Friday, January 28, 2011

Underweight Baby Emmeline

Oh dear me.
So we went to the paediatrician today for Emmeline’s 6 month visit. I thought that everything was fine except for the fact that she has had gastro/diarhea or about 12 days (she is slowly recovering and is having fewer poo’s). She was supposed to have her 6 month vaccinations but since she was still sick, the paediatrician said that she couldn’t get her vaccinations. I am not surprised at all! Not because Emmeline is sick if not for the fact that we have had one problem or the other every single time that we have had to get vaccinations! It has been a nightmare and also quiet funny looking back on the whole experience! So no vaccinations, no surprise!

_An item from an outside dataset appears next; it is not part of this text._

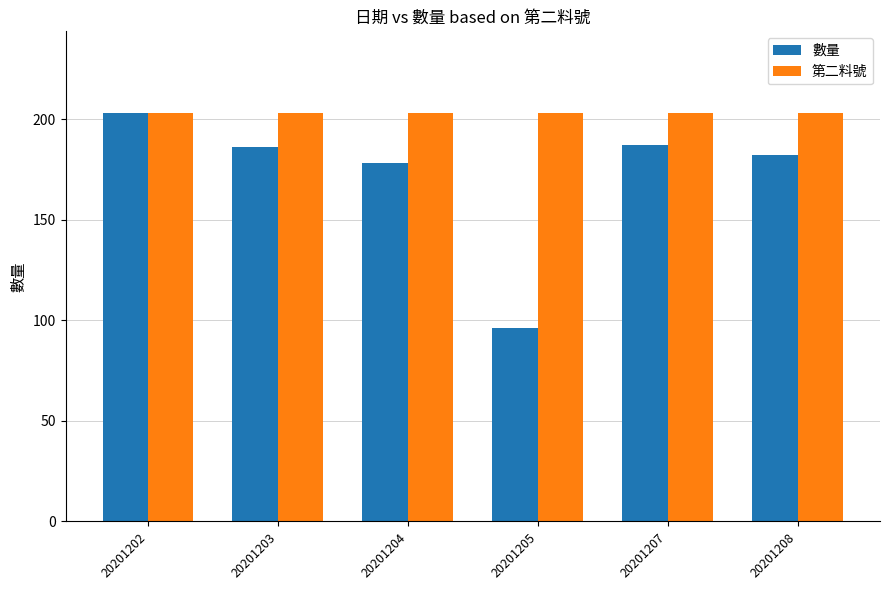

Rank the series at 20201207 from highest to lowest value.

第二料號, 數量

I explained to the paediatrician that as Emmeline had been sick and pooing so much, I could feel that she had lost weight. I told her that I did not know exactly how much, but I could feel and I could see that she had lost weight. The paediatrician put Emmeline on the scale and was a bit shocked. Emmeline now weighs less than she did at 4 months! She weighed 6.250 kg’s (13.8 pounds) at four months and today she weighs 6.150 kg’s (13.6 pounds)!! And she has only grown 1 cm in 2 months! I asked if that was because she had 12 days of pooing so much. The doctor explained that that would account for some of the weight loss, but not for all of it. She asked if I still have milk. Yes, I do. She said that it could be that I either don’t have too much milk, or that I have the quantity but not the quality, or maybe Emmeline has a very high metabolism (her daddy does, so maybe?), but she did appear to be a bit concerned about it. It would also explain why she has only grown 1 cm on 2 months (and perhaps why she is still wearing 0-3 month’s shoes and clothing)! We are about to start on solids, so she has given me the little menu of what to introduce and when and has schedule a control of her weight for 1 months time to see if Emmeline has put on weight and grown a little more. I do hope so because that is a little worrying! The ironic thing in that when we went for her 4 month visit, I asked the paediatrician about maybe giving Emmeline a bottle with cereal in the evenings to fill her up and help her sleep longer. She said no as Emmeline was a little ‘gordita’ (a little fatty in an affectionate way!)
The thing is that now I am filled with all this self doubt! Did I have enough milk? When I thought that it was cute when Emmeline would launch herself at my boobs like a little puppy was it actually because the little thing was starving? When I put her in her crib to sleep and she would cry, was it because she was starving? But then I think no, she has always been a happy baby, and if she was starving, she would have let me know about it, she would have screamed blue murder at me! Even now when I am feeding her, I keep asking myself ‘is she getting enough? Is there milk there for her?’ This is not helped by the fact that I am trying to express milk to mix with her baby cereals so that I don’t have to give her formula milk, and to be honest, I am not getting too much milk out at the moment. It is making me quite paranoid actually. I feel a little bit like a failure to be honest! I feel like maybe I have not been looking after my little girl properly and yet I feel that have been doing everything that I can!
All that I can hope is that Emmeline doesn’t give us too much of a problem when we start with the baby cereals and solids and that she starts to put on weight and become a chubby monkey. If she has a fast metabolism like her daddy, no problem and perhaps better for her than mommy’s slow metabolism (I simply think about chocolate and I gain weight), but she needs to start to put on weight now!